Nagao M, Kaziro Y, Itoh H
Faculty of Bioscience and Biotechnology, Tokyo Institute of Technology, Yokohama, Japan.
Oncogene. 1999 Aug 5;18(31):4425-34. doi: 10.1038/sj.onc.1202832.
Gt12, a member of alpha subunit of heterotrimeric G protein G12 subfamily, has been shown to stimulate c-Jun N-terminal kinase (JNK) activity through the low molecular weight GTP-binding proteins Ras, Rac, and Cdc42. In this study using the transient expression of a constitutively activated mutant of Galpha12 (Galpha12Q229L) in human embryonic kidney (HEK) 293 cells, we found that Rho and Src family kinase are also involved in the Galpha12-induced activation of JNK. The activation of JNK by Galpha12Q229L was inhibited by dominant-negative RhoA(T19N), and botulinum C3 exoenzyme which specifically inactivates Rho. In addition, the expression of activated RhoA(G14V) elevated JNK activity in HEK 293 cells. The Galpha12Q229L-stimulated activation of JNK was blocked by a specific inhibitor of protein tyrosine kinases (PP2), and C-terminal Src kinase (Csk). Moreover, we observed that Galpha12Q229L stimulated Src family kinase activity and v-Src induced JNK activation. Interestingly, the v-Src-induced activation of JNK was inhibited by dominant-negative RhoA(T19N). In contrast, Csk did not inhibit the JNK activation by activated RhoA(G14V). These results suggest that Rho and Src family kinase are required for the Galpha12-induced JNK activation, and that Src family kinase acts upstream of Rho activation in the JNK pathway.

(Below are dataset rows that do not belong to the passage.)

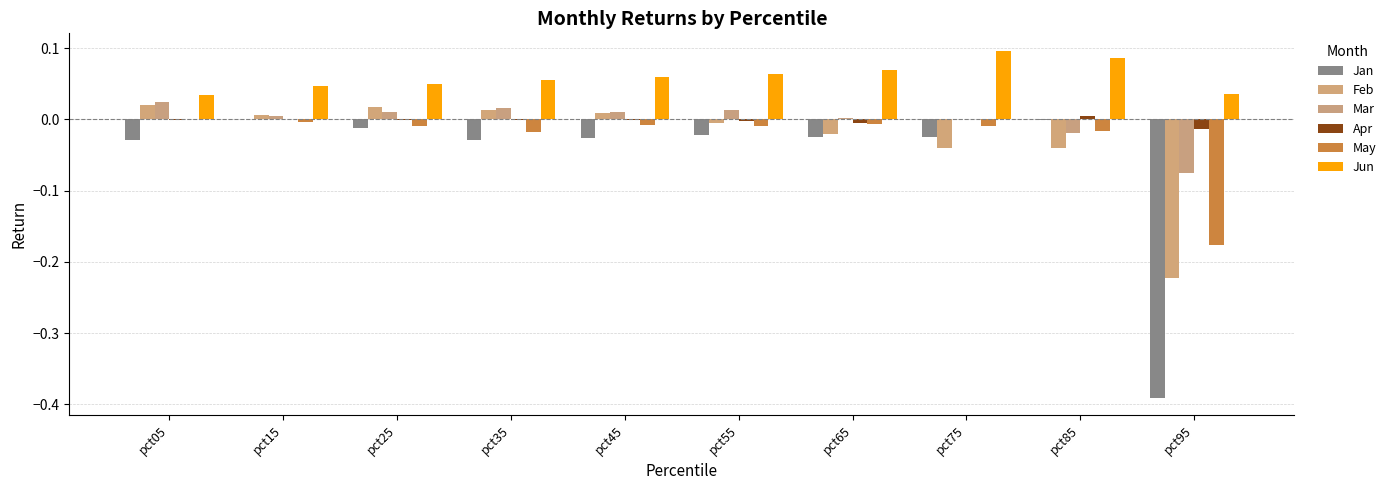

How many categories are shown in the chart?

10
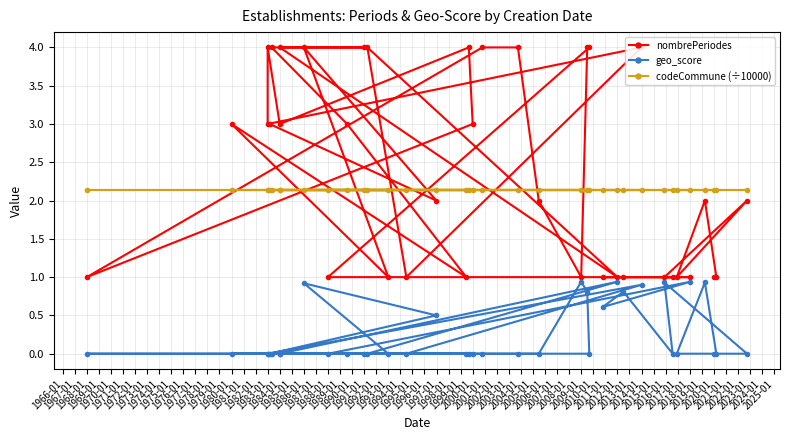

Reading right to left, extract all data points from this chart.

nombrePeriodes: 1.0	1.0	2.0	1.0	2.0	1.0	1.0	1.0	1.0	1.0	1.0	4.0	4.0	1.0	2.0	4.0	4.0	1.0	3.0	4.0	3.0	4.0	3.0	4.0	1.0	4.0	1.0	4.0	4.0	4.0	3.0	1.0	3.0	1.0	4.0	2.0	3.0
geo_score: 0.0	0.0	0.9	0.0	0.0	0.9	0.0	0.8	0.6	0.9	0.0	0.0	0.8	0.9	0.0	0.0	0.0	0.0	0.0	0.0	0.0	0.0	0.0	0.9	0.0	0.0	0.9	0.0	0.0	0.0	0.0	0.0	0.0	0.0	0.9	0.5	0.0
codeCommune (÷10000): 2.1	2.1	2.1	2.1	2.1	2.1	2.1	2.1	2.1	2.1	2.1	2.1	2.1	2.1	2.1	2.1	2.1	2.1	2.1	2.1	2.1	2.1	2.1	2.1	2.1	2.1	2.1	2.1	2.1	2.1	2.1	2.1	2.1	2.1	2.1	2.1	2.1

Gt12是异三聚体G蛋白G12亚家族α亚基的成员,已被证明可通过低分子量GTP结合蛋白Ras、Rac和Cdc42刺激c-Jun氨基末端激酶(JNK)的活性。在本研究中,通过在人胚肾(HEK)293细胞中瞬时表达组成型激活的Gα12突变体(Gα12Q229L),我们发现Rho和Src家族激酶也参与了Gα12诱导的JNK激活。Gα12Q229L对JNK的激活被显性负性RhoA(T19N)和特异性使Rho失活的肉毒杆菌C3外毒素所抑制。此外,激活的RhoA(G14V)的表达提高了HEK 293细胞中JNK的活性。Gα12Q229L刺激的JNK激活被蛋白酪氨酸激酶(PP2)和C末端Src激酶(Csk)的特异性抑制剂所阻断。此外,我们观察到Gα12Q229L刺激了Src家族激酶的活性,并且v-Src诱导了JNK的激活。有趣的是,v-Src诱导的JNK激活被显性负性RhoA(T19N)所抑制。相反,Csk并不抑制激活的RhoA(G14V)对JNK的激活。这些结果表明,Rho和Src家族激酶是Gα12诱导的JNK激活所必需的,并且Src家族激酶在JNK途径中Rho激活的上游起作用。